[Collected data]

%%

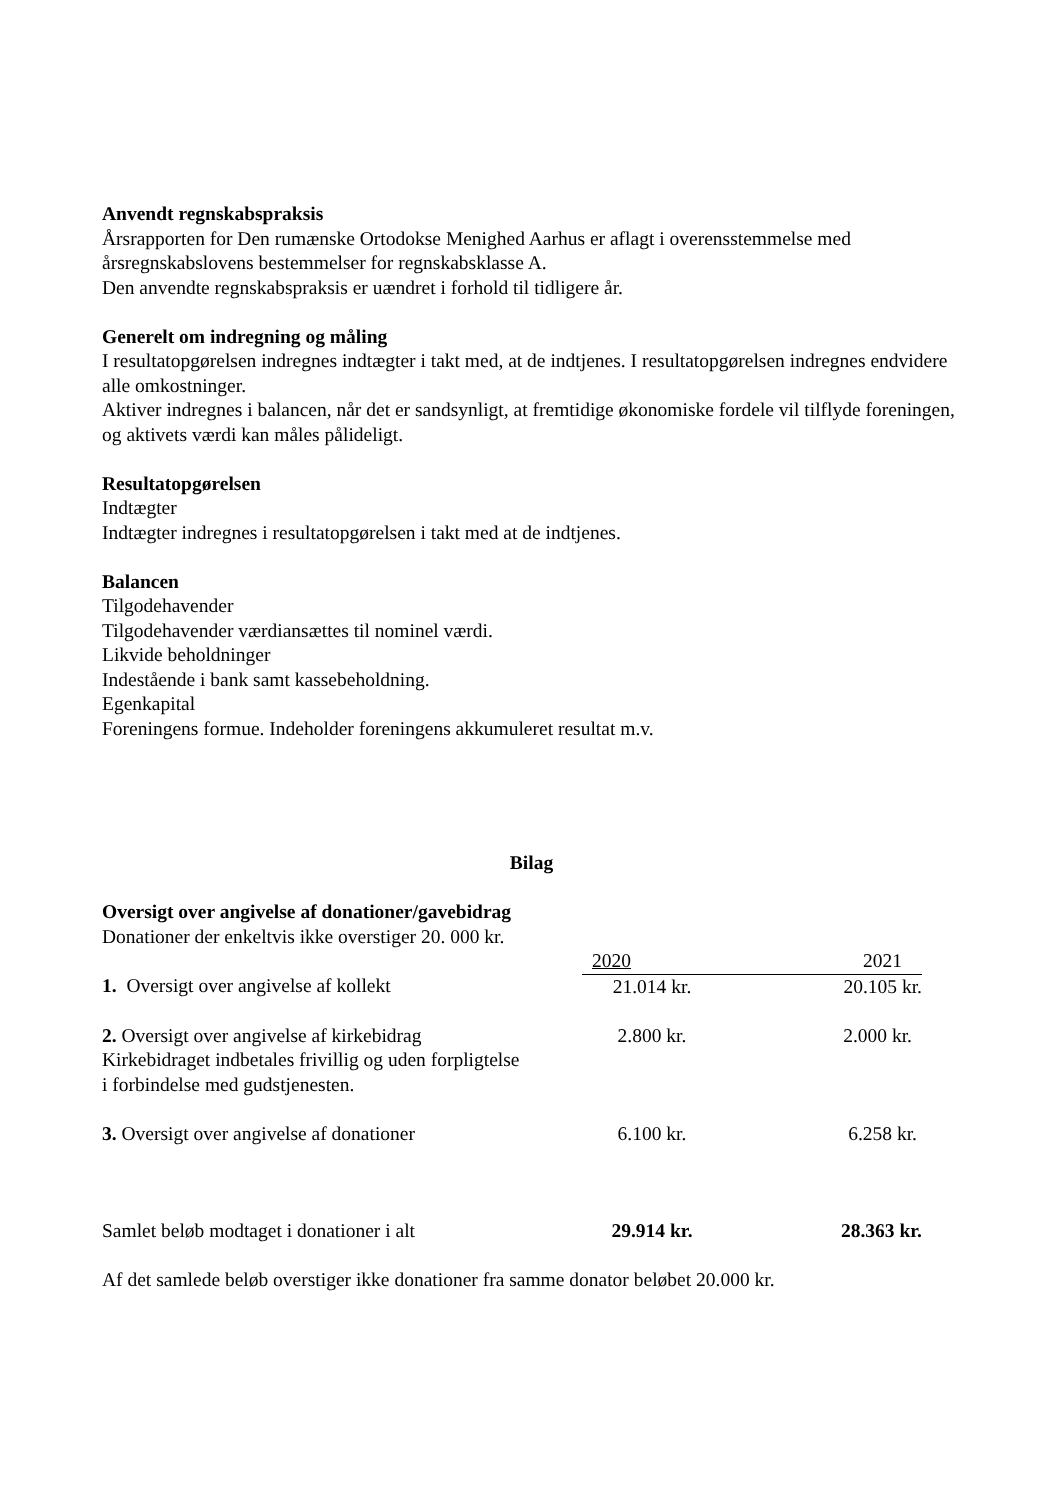Anvendt regnskabspraksis
Årsrapporten for Den rumænske Ortodokse Menighed Aarhus er aflagt i overensstemmelse med årsregnskabslovens bestemmelser for regnskabsklasse A.
Den anvendte regnskabspraksis er uændret i forhold til tidligere år.
Generelt om indregning og måling
I resultatopgørelsen indregnes indtægter i takt med, at de indtjenes. I resultatopgørelsen indregnes endvidere alle omkostninger.
Aktiver indregnes i balancen, når det er sandsynligt, at fremtidige økonomiske fordele vil tilflyde foreningen, og aktivets værdi kan måles pålideligt.
Resultatopgørelsen
Indtægter
Indtægter indregnes i resultatopgørelsen i takt med at de indtjenes.
Balancen
Tilgodehavender
Tilgodehavender værdiansættes til nominel værdi.
Likvide beholdninger
Indestående i bank samt kassebeholdning.
Egenkapital
Foreningens formue. Indeholder foreningens akkumuleret resultat m.v.
Bilag
Oversigt over angivelse af donationer/gavebidrag
Donationer der enkeltvis ikke overstiger 20. 000 kr.
| | 2020 | 2021 |
| 1. Oversigt over angivelse af kollekt | 21.014 kr. | 20.105 kr. |
| 2. Oversigt over angivelse af kirkebidrag Kirkebidraget indbetales frivillig og uden forpligtelse i forbindelse med gudstjenesten. | 2.800 kr. | 2.000 kr. |
| 3. Oversigt over angivelse af donationer | 6.100 kr. | 6.258 kr. |
| Samlet beløb modtaget i donationer i alt | 29.914 kr. | 28.363 kr. |
Af det samlede beløb overstiger ikke donationer fra samme donator beløbet 20.000 kr.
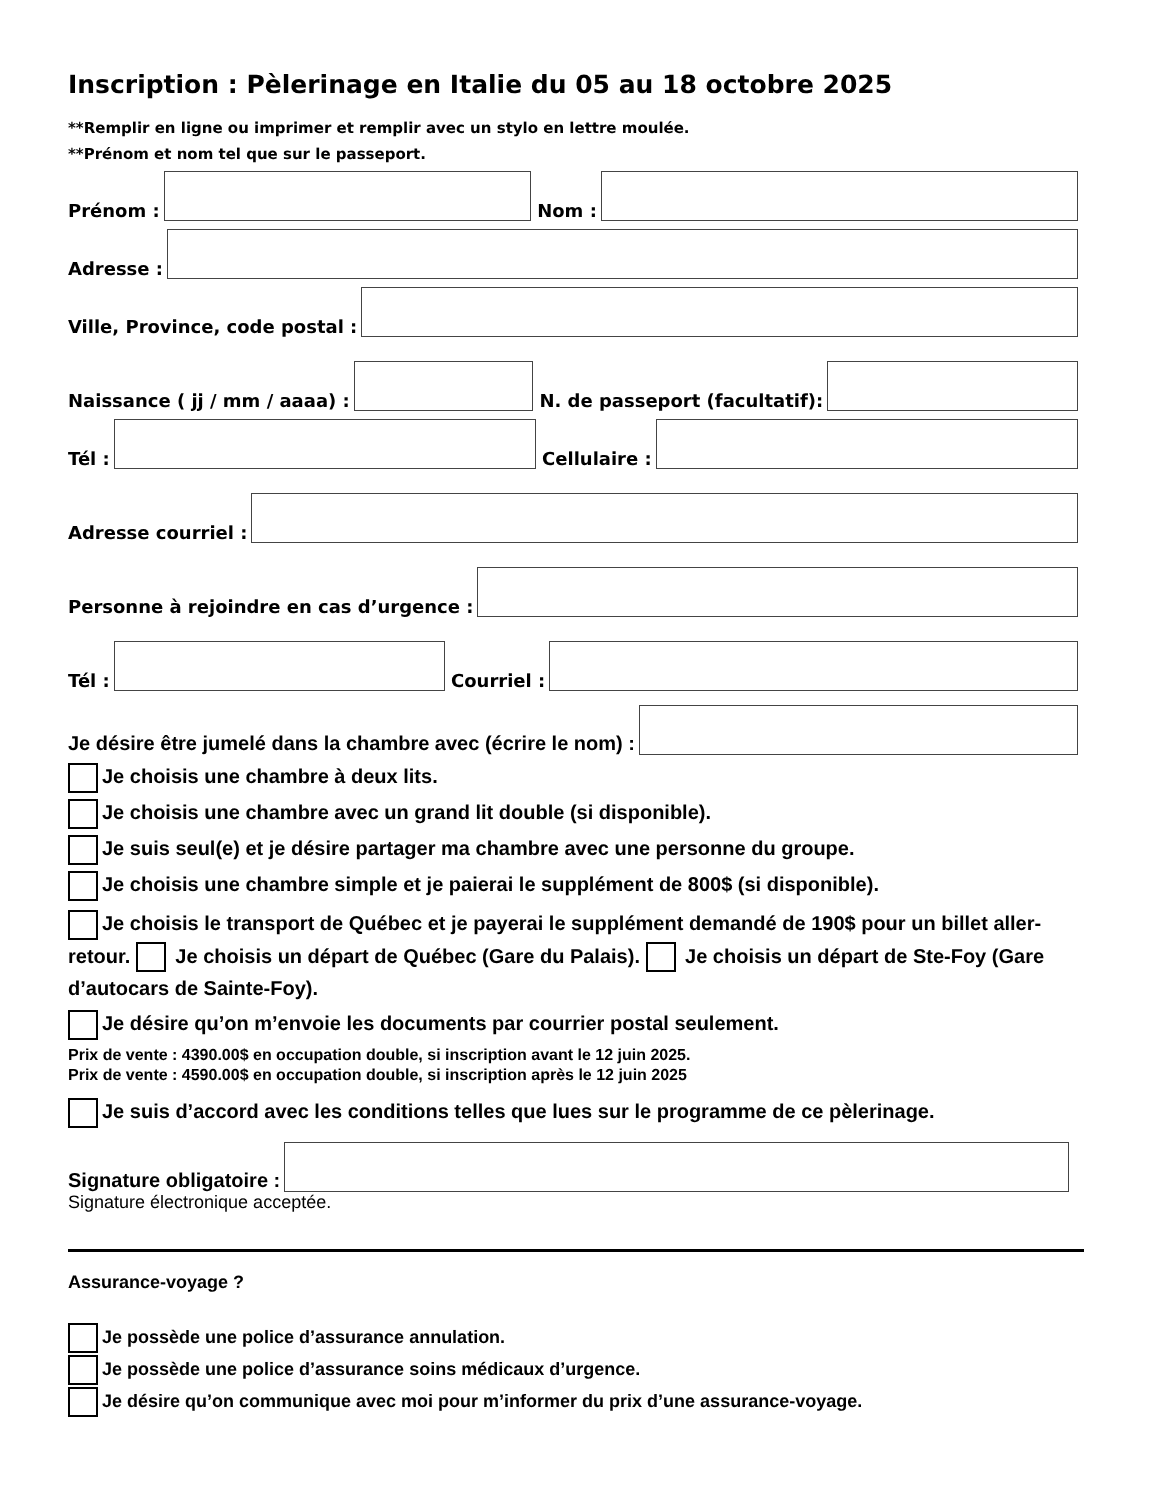Inscription : Pèlerinage en Italie du 05 au 18 octobre 2025
**Remplir en ligne ou imprimer et remplir avec un stylo en lettre moulée.
**Prénom et nom tel que sur le passeport.
Prénom :
Nom :
Adresse :
Ville, Province, code postal :
Naissance ( jj / mm / aaaa) :
N. de passeport (facultatif):
Tél :
Cellulaire :
Adresse courriel :
Personne à rejoindre en cas d’urgence :
Tél :
Courriel :
Je désire être jumelé dans la chambre avec (écrire le nom) :
Je choisis une chambre à deux lits.
Je choisis une chambre avec un grand lit double (si disponible).
Je suis seul(e) et je désire partager ma chambre avec une personne du groupe.
Je choisis une chambre simple et je paierai le supplément de 800$ (si disponible).
Je choisis le transport de Québec et je payerai le supplément demandé de 190$ pour un billet aller-retour. Je choisis un départ de Québec (Gare du Palais). Je choisis un départ de Ste-Foy (Gare d’autocars de Sainte-Foy).
Je désire qu’on m’envoie les documents par courrier postal seulement.
Prix de vente : 4390.00$ en occupation double, si inscription avant le 12 juin 2025.
Prix de vente : 4590.00$ en occupation double, si inscription après le 12 juin 2025
Je suis d’accord avec les conditions telles que lues sur le programme de ce pèlerinage.
Signature obligatoire :
Signature électronique acceptée.
Assurance-voyage ?
Je possède une police d’assurance annulation.
Je possède une police d’assurance soins médicaux d’urgence.
Je désire qu’on communique avec moi pour m’informer du prix d’une assurance-voyage.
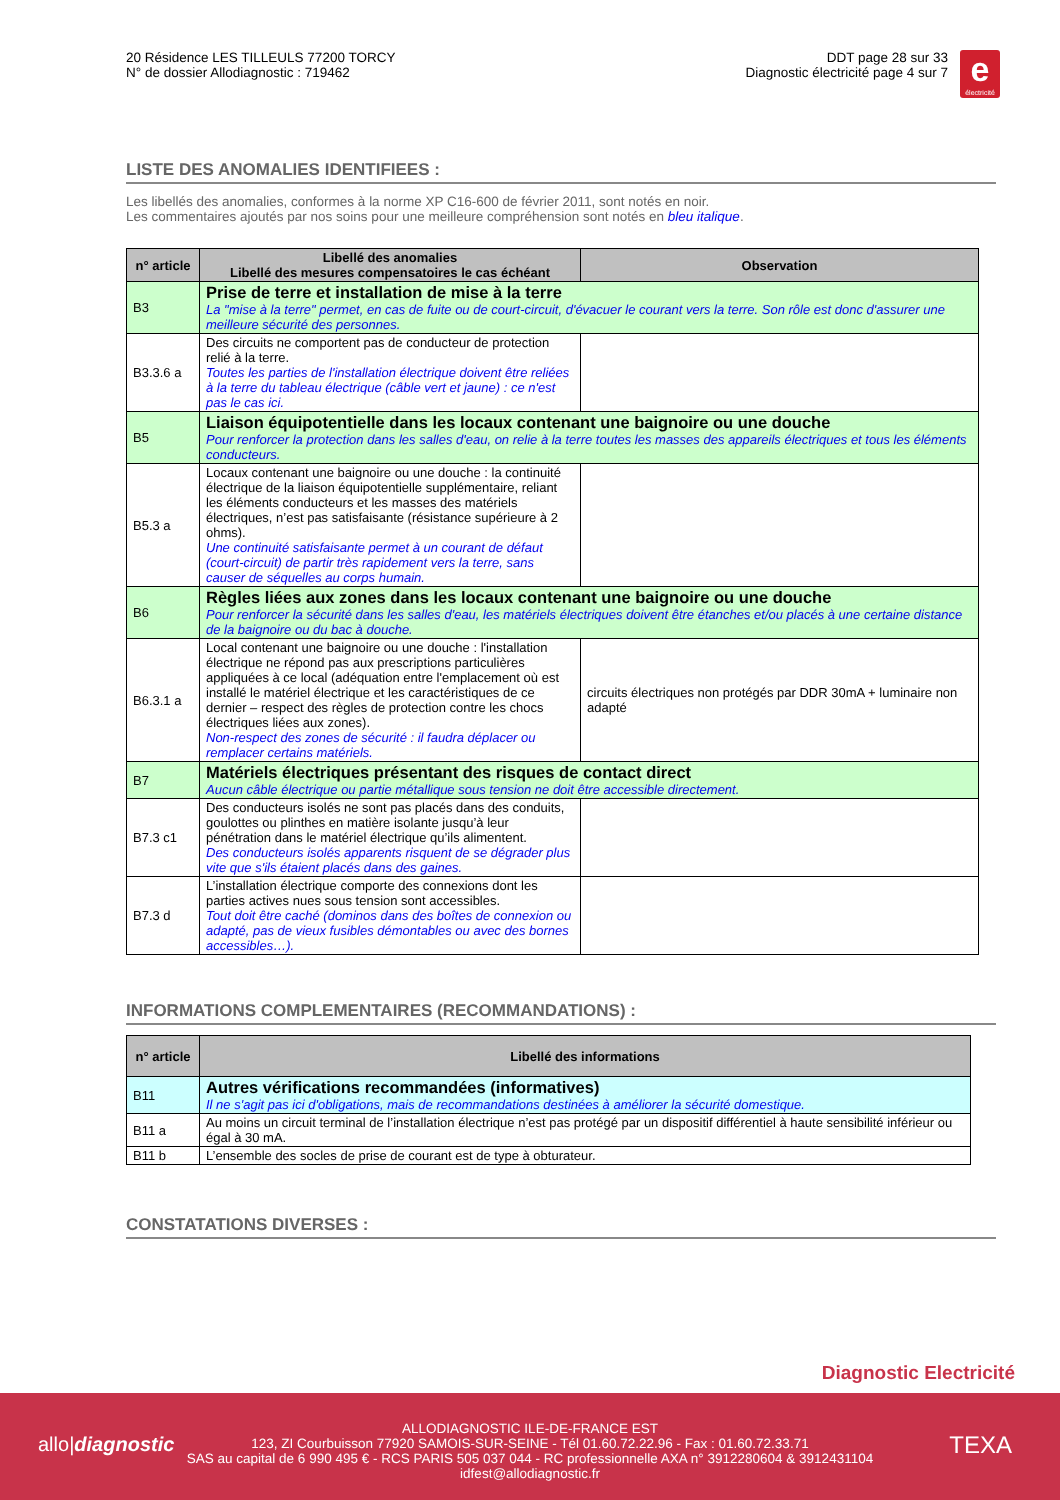20 Résidence LES TILLEULS 77200 TORCY
N° de dossier Allodiagnostic : 719462
DDT page 28 sur 33
Diagnostic électricité page 4 sur 7
e
électricité
LISTE DES ANOMALIES IDENTIFIEES :
Les libellés des anomalies, conformes à la norme XP C16-600 de février 2011, sont notés en noir.
Les commentaires ajoutés par nos soins pour une meilleure compréhension sont notés en bleu italique.
| n° article | Libellé des anomalies Libellé des mesures compensatoires le cas échéant | Observation |
| --- | --- | --- |
| B3 | Prise de terre et installation de mise à la terre La "mise à la terre" permet, en cas de fuite ou de court-circuit, d'évacuer le courant vers la terre. Son rôle est donc d'assurer une meilleure sécurité des personnes. | |
| B3.3.6 a | Des circuits ne comportent pas de conducteur de protection relié à la terre. Toutes les parties de l'installation électrique doivent être reliées à la terre du tableau électrique (câble vert et jaune) : ce n'est pas le cas ici. | |
| B5 | Liaison équipotentielle dans les locaux contenant une baignoire ou une douche Pour renforcer la protection dans les salles d'eau, on relie à la terre toutes les masses des appareils électriques et tous les éléments conducteurs. | |
| B5.3 a | Locaux contenant une baignoire ou une douche : la continuité électrique de la liaison équipotentielle supplémentaire, reliant les éléments conducteurs et les masses des matériels électriques, n’est pas satisfaisante (résistance supérieure à 2 ohms). Une continuité satisfaisante permet à un courant de défaut (court-circuit) de partir très rapidement vers la terre, sans causer de séquelles au corps humain. | |
| B6 | Règles liées aux zones dans les locaux contenant une baignoire ou une douche Pour renforcer la sécurité dans les salles d'eau, les matériels électriques doivent être étanches et/ou placés à une certaine distance de la baignoire ou du bac à douche. | |
| B6.3.1 a | Local contenant une baignoire ou une douche : l'installation électrique ne répond pas aux prescriptions particulières appliquées à ce local (adéquation entre l'emplacement où est installé le matériel électrique et les caractéristiques de ce dernier – respect des règles de protection contre les chocs électriques liées aux zones). Non-respect des zones de sécurité : il faudra déplacer ou remplacer certains matériels. | circuits électriques non protégés par DDR 30mA + luminaire non adapté |
| B7 | Matériels électriques présentant des risques de contact direct Aucun câble électrique ou partie métallique sous tension ne doit être accessible directement. | |
| B7.3 c1 | Des conducteurs isolés ne sont pas placés dans des conduits, goulottes ou plinthes en matière isolante jusqu’à leur pénétration dans le matériel électrique qu’ils alimentent. Des conducteurs isolés apparents risquent de se dégrader plus vite que s'ils étaient placés dans des gaines. | |
| B7.3 d | L’installation électrique comporte des connexions dont les parties actives nues sous tension sont accessibles. Tout doit être caché (dominos dans des boîtes de connexion ou adapté, pas de vieux fusibles démontables ou avec des bornes accessibles…). | |
INFORMATIONS COMPLEMENTAIRES (RECOMMANDATIONS) :
| n° article | Libellé des informations |
| --- | --- |
| B11 | Autres vérifications recommandées (informatives) Il ne s'agit pas ici d'obligations, mais de recommandations destinées à améliorer la sécurité domestique. |
| B11 a | Au moins un circuit terminal de l’installation électrique n’est pas protégé par un dispositif différentiel à haute sensibilité inférieur ou égal à 30 mA. |
| B11 b | L’ensemble des socles de prise de courant est de type à obturateur. |
CONSTATATIONS DIVERSES :
Diagnostic Electricité
allo|diagnostic TEXA
ALLODIAGNOSTIC ILE-DE-FRANCE EST
123, ZI Courbuisson 77920 SAMOIS-SUR-SEINE - Tél 01.60.72.22.96 - Fax : 01.60.72.33.71
SAS au capital de 6 990 495 € - RCS PARIS 505 037 044 - RC professionnelle AXA n° 3912280604 & 3912431104
idfest@allodiagnostic.fr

%%

### Instruction:
Reply with only the number of lines in the entries that contain the word "soins".

### Finished task:
2